All eyes are on the Parliament, where the parliamentary Budget and Finance committee is set to hold its last meeting on Monday to discuss amendments to the 2024 budget proposal. The modified version will then be sent to Parliament for further discussion and voting in a plenary session.

Various sectors of economic bodies have voiced their concerns, criticizing a 2024 Finance Bill whose figures bear no relation to the real economy. The aforementioned economical bodies are mainly exerting pressure on MPs to highlight the discrepancies in this text, which lacks any economic vision and aims solely at replenishing the Treasury.

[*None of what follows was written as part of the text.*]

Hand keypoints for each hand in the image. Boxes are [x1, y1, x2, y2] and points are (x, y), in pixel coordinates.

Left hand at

Worse yet, this text is targeting the formal private sector, burdening it with taxes and levies, with amounts increased by up to twenty times in some cases, while this sector will play a leading role in any economic recovery project. Meanwhile, it totally overlooks the presence of a parallel economy, which the World Bank assessed at $1 billion in its latest report on Lebanon.

Private Sector

However, the private sector, as such, has successfully adapted its production costs in a crisis-ridden economic environment where infrastructure is virtually nonexistent. Furthermore, the private sector has successfully ensured the continuity of hundreds of thousands of jobs, while also revising the salary scale without awaiting recommendations from an executive authority that remains conspicuously absent.

Unrealized Profits

The pinnacle of governmental irresponsibility lies in the clauses of Article 76 of the 2024 Finance Bill. In fact, Article 76 imposes a tax on inflation by compelling the formal private sector to pay taxes on the revaluation of stocks and assets due to the depreciation of the exchange rate. It also requires the sector to pay taxes on unrealized and hypothetical profits, all while disregarding the principle of product replacement cost.

Real Economy

In a nutshell, it is clear that the revenue projections for 2024 fall short of those achieved in 2023, ostensibly to justify an increase in taxes on the formal private sector and conceal the State’s inability to effectively address the expanding informal economy.

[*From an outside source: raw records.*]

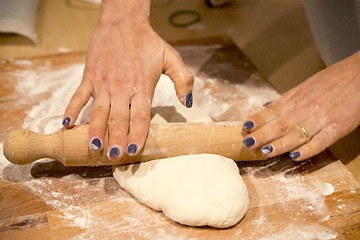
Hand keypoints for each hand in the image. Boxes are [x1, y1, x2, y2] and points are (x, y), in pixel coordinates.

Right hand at [62, 0, 193, 159]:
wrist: (123, 22)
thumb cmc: (148, 42)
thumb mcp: (171, 58)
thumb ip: (182, 79)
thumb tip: (187, 102)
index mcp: (141, 87)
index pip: (140, 117)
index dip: (138, 135)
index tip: (134, 152)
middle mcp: (121, 88)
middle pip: (119, 119)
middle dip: (117, 139)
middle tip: (114, 157)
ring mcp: (103, 84)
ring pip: (98, 111)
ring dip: (95, 130)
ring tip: (94, 147)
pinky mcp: (89, 77)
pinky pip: (78, 96)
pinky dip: (72, 110)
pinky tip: (67, 125)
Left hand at [242, 51, 359, 160]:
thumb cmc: (332, 80)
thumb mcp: (306, 86)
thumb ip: (287, 99)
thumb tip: (267, 108)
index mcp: (297, 99)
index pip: (273, 111)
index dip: (258, 120)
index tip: (244, 127)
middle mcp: (306, 109)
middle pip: (281, 125)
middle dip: (262, 135)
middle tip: (247, 143)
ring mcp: (322, 119)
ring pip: (298, 134)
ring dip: (280, 144)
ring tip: (265, 152)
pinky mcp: (338, 127)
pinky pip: (322, 141)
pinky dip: (308, 149)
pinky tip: (295, 156)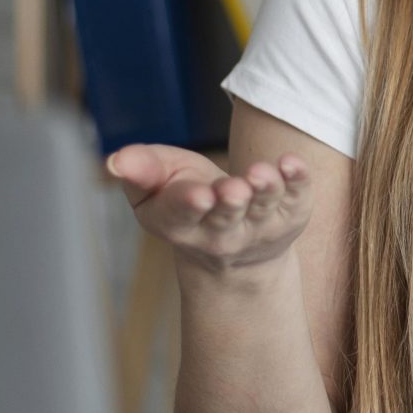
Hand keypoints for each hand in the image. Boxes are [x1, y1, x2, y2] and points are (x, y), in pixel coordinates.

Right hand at [106, 143, 312, 274]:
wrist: (237, 251)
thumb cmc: (188, 200)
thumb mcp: (157, 187)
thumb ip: (141, 170)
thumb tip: (115, 160)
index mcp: (180, 223)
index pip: (183, 214)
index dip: (190, 204)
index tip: (199, 195)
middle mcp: (221, 233)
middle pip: (226, 215)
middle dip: (229, 201)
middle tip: (233, 188)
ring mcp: (259, 227)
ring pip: (263, 207)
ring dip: (264, 189)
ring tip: (261, 173)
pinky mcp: (290, 216)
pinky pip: (297, 198)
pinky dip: (297, 181)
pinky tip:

One example (among many), is the revenue projections for customs duties in the 2024 budget proposal, which stand at $148 million — a figure that falls considerably short in light of the actual economic conditions. A straightforward calculation shows that this figure should be at least $600 million. In Lebanon, where the yearly average import volume subject to customs duties was approximately $5 billion in both 2022 and 2023, and with an average customs duty rate of 12%, the $600 million figure is in line with reality.

Not to mention the likely commotion caused by the multiple references to the dollar exchange rate, to which various articles of the 2024 budget proposal must adhere.